I would have believed that too, but almost two hundred pounds of concentrated big cat muscle landed on him from above.
Scott wrapped his powerful paws around the vamp and they tumbled across the sidewalk into the darkness. An animalistic snarl—the kind that awakens the primal gut-level fear and reverberates through your body—shook the air. Adrenalin jolted through me at the sound, urging me to run.
I held my ground and listened to the battle. Darkness swirled from the shadows like black eddies of tarry water. The noises continued as the contest carried on. Concern for Scott’s safety pricked my thoughts. I was weak against the vampire, but I’d still try. Perhaps a bullet could reach the creature of the night while he was distracted by the cougar.
I took a step in the direction of the sounds. I raised both guns, ready to fire but hesitated, and then the mountain lion bounded out of the shadows, limping.
“You OK?” I asked.
“He got away. Don’t go after him, Dred,” Scott said, his very human voice coming from the maw of the mountain lion. “He’s too strong.”

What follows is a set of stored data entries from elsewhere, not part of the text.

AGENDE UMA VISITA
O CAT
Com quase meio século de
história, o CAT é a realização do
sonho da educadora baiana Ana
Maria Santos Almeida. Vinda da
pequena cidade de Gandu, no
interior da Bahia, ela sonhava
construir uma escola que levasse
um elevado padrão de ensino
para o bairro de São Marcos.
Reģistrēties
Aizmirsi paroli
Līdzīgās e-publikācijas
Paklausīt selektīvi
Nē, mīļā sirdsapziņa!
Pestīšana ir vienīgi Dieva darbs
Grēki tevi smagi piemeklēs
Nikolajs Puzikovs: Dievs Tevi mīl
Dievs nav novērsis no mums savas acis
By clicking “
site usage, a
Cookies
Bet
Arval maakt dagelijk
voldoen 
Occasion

I searched his body for the source of the limp. “He hurt you?”
“Just a scratch. I’ll be OK.”
“I disagree. We should go after him. We got the others, but he’s still on the loose. Job not complete.”
“Save it, Dred.”
“No, you save it. He hurt you. I’ll kill the bastard.”
“We’ll get him. Just maybe not tonight. I’m shifting back. Get your tank top off.”
I fumed, but I’d promised, and we’d killed the others. That meant just the one vampire would be somewhere out there, making disciples.
“Boy, you’re going to get it.”
“I hope you mean that, Dred. Looking forward to it.”
I holstered the Colt and balanced the barrel of the Rossi on the ground, leaning the stock against my thigh so that I could remove my linen tank and throw it at him. I still had a sports bra on, but the trade was worth it to not have to deal with the report of the Rossi, to not have to fight a bunch of vamps with my gun and bare hands.